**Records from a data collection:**
##########

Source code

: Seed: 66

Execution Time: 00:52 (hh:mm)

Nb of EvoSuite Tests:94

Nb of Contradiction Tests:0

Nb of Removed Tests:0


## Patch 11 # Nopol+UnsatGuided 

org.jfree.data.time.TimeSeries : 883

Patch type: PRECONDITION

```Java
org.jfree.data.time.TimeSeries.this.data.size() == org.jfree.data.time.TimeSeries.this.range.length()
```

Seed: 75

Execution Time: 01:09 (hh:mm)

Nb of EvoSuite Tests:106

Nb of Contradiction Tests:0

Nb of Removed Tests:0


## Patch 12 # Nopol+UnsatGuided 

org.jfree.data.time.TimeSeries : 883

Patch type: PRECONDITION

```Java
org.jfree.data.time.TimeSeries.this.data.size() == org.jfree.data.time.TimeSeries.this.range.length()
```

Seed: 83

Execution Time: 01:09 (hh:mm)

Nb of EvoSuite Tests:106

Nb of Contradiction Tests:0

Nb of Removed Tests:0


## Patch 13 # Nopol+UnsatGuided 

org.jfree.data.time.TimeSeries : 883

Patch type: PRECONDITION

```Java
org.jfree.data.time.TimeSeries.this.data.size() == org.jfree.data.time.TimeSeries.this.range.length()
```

##########

**Problem to work on:** Output, exactly and with no other text, the line that contains "Execution Time: 00:52 (hh:mm)" and all lines from there to the end of the records.

**Finished task:**
Execution Time: 00:52 (hh:mm)

Nb of EvoSuite Tests:94

Nb of Contradiction Tests:0

Nb of Removed Tests:0


## Patch 11 # Nopol+UnsatGuided 

org.jfree.data.time.TimeSeries : 883

Patch type: PRECONDITION

```Java
org.jfree.data.time.TimeSeries.this.data.size() == org.jfree.data.time.TimeSeries.this.range.length()
```

Seed: 75

Execution Time: 01:09 (hh:mm)

Nb of EvoSuite Tests:106

Nb of Contradiction Tests:0

Nb of Removed Tests:0


## Patch 12 # Nopol+UnsatGuided 

org.jfree.data.time.TimeSeries : 883

Patch type: PRECONDITION

```Java
org.jfree.data.time.TimeSeries.this.data.size() == org.jfree.data.time.TimeSeries.this.range.length()
```

Seed: 83

Execution Time: 01:09 (hh:mm)

Nb of EvoSuite Tests:106

Nb of Contradiction Tests:0

Nb of Removed Tests:0


## Patch 13 # Nopol+UnsatGuided 

org.jfree.data.time.TimeSeries : 883

Patch type: PRECONDITION

```Java
org.jfree.data.time.TimeSeries.this.data.size() == org.jfree.data.time.TimeSeries.this.range.length()
```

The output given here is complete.